## Required work
Transcribe each record exactly as it appears.

## The data
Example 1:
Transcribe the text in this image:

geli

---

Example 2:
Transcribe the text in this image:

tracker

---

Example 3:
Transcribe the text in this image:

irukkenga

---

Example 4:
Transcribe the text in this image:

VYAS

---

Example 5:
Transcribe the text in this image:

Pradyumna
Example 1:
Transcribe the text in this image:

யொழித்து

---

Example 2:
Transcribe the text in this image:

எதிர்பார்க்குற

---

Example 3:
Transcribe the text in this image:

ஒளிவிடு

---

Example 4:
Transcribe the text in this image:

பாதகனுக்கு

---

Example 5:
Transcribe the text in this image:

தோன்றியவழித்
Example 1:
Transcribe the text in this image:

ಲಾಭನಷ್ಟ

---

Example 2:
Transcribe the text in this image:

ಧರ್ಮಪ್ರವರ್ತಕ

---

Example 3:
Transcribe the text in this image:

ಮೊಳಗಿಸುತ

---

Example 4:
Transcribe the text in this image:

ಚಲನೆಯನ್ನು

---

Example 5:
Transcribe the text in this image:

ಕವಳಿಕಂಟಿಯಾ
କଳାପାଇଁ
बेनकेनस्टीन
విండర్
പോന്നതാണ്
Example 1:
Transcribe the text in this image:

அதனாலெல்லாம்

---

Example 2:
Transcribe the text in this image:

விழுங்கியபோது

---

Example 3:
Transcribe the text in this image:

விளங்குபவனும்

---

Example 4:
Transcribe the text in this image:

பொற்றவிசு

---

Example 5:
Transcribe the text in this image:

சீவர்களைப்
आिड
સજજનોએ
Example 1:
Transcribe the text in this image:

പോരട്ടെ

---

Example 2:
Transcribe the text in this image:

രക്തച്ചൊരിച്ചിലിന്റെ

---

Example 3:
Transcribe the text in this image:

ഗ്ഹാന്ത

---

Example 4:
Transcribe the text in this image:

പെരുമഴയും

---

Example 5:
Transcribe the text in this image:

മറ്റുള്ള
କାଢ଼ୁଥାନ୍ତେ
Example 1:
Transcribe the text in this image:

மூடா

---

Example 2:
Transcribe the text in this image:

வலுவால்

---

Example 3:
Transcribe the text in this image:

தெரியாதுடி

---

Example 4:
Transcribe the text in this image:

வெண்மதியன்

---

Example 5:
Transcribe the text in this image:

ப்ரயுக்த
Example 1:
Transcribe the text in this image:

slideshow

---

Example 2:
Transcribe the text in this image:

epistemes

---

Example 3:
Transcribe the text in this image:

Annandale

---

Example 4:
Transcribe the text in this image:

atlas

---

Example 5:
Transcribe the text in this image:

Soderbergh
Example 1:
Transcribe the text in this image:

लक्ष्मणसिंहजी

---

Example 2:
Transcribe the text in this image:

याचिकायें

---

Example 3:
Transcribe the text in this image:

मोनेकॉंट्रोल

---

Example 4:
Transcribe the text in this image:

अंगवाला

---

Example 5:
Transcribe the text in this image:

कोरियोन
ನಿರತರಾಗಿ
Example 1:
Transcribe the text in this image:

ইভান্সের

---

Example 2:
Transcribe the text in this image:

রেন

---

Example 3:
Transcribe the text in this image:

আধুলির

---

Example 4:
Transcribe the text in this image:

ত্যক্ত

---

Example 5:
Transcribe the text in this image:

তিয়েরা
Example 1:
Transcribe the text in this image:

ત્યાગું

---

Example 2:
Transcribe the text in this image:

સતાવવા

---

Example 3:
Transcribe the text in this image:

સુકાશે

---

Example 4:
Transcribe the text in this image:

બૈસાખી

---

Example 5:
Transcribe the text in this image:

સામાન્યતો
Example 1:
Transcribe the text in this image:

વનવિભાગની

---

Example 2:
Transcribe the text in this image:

## Written answer
Example 1:
Transcribe the text in this image:

geli

---

Example 2:
Transcribe the text in this image:

tracker

---

Example 3:
Transcribe the text in this image:

irukkenga

---

Example 4:
Transcribe the text in this image:

VYAS

---

Example 5:
Transcribe the text in this image:

Pradyumna
Example 1:
Transcribe the text in this image:

யொழித்து

---

Example 2:
Transcribe the text in this image:

எதிர்பார்க்குற

---

Example 3:
Transcribe the text in this image:

ஒளிவிடு

---

Example 4:
Transcribe the text in this image:

பாதகனுக்கு

---

Example 5:
Transcribe the text in this image:

தோன்றியவழித்
Example 1:
Transcribe the text in this image:

ಲಾಭನಷ್ಟ

---

Example 2:
Transcribe the text in this image:

ಧರ್ಮಪ್ರವರ್ತಕ

---

Example 3:
Transcribe the text in this image:

ಮೊಳಗಿಸುತ

---

Example 4:
Transcribe the text in this image:

ಚಲನೆಯನ್ನು

---

Example 5:
Transcribe the text in this image:

ಕವಳಿಕಂಟಿಯಾ
କଳାପାଇଁ
बेनकेनस्टीन
విండర్
പോന്നതാണ്
Example 1:
Transcribe the text in this image:

அதனாலெல்லாம்

---

Example 2:
Transcribe the text in this image:

விழுங்கியபோது

---

Example 3:
Transcribe the text in this image:

விளங்குபவனும்

---

Example 4:
Transcribe the text in this image:

பொற்றவிசு

---

Example 5:
Transcribe the text in this image:

சீவர்களைப்
आिड
સજજનોએ
Example 1:
Transcribe the text in this image:

പോരട്ടെ

---

Example 2:
Transcribe the text in this image:

രക്തച്ചൊരിച്ചിലിന്റെ

---

Example 3:
Transcribe the text in this image:

ഗ്ഹാന്ത

---

Example 4:
Transcribe the text in this image:

പെരുമഴയും

---

Example 5:
Transcribe the text in this image:

മറ്റുള്ള
କାଢ଼ୁଥାନ୍ତେ
Example 1:
Transcribe the text in this image:

மூடா

---

Example 2:
Transcribe the text in this image:

வலுவால்

---

Example 3:
Transcribe the text in this image:

தெரியாதுடி

---

Example 4:
Transcribe the text in this image:

வெண்மதியன்

---

Example 5:
Transcribe the text in this image:

ப்ரயுக்த
Example 1:
Transcribe the text in this image:

slideshow

---

Example 2:
Transcribe the text in this image:

epistemes

---

Example 3:
Transcribe the text in this image:

Annandale

---

Example 4:
Transcribe the text in this image:

atlas

---

Example 5:
Transcribe the text in this image:

Soderbergh
Example 1:
Transcribe the text in this image:

लक्ष्मणसिंहजी

---

Example 2:
Transcribe the text in this image:

याचिकायें

---

Example 3:
Transcribe the text in this image:

मोनेकॉंट्रोल

---

Example 4:
Transcribe the text in this image:

अंगवाला

---

Example 5:
Transcribe the text in this image:

कोरियोन
ನಿರತರಾಗಿ
Example 1:
Transcribe the text in this image:

ইভান্সের

---

Example 2:
Transcribe the text in this image:

রেন

---

Example 3:
Transcribe the text in this image:

আধুলির

---

Example 4:
Transcribe the text in this image:

ত্যক্ত

---

Example 5:
Transcribe the text in this image:

তিয়েরা
Example 1:
Transcribe the text in this image:

ત્યાગું

---

Example 2:
Transcribe the text in this image:

સતાવવા

---

Example 3:
Transcribe the text in this image:

સુકાશે

---

Example 4:
Transcribe the text in this image:

બૈસાખી

---

Example 5:
Transcribe the text in this image:

સામાન્યતો
Example 1:
Transcribe the text in this image:

વનવિભાગની

---

Example 2:
Transcribe the text in this image:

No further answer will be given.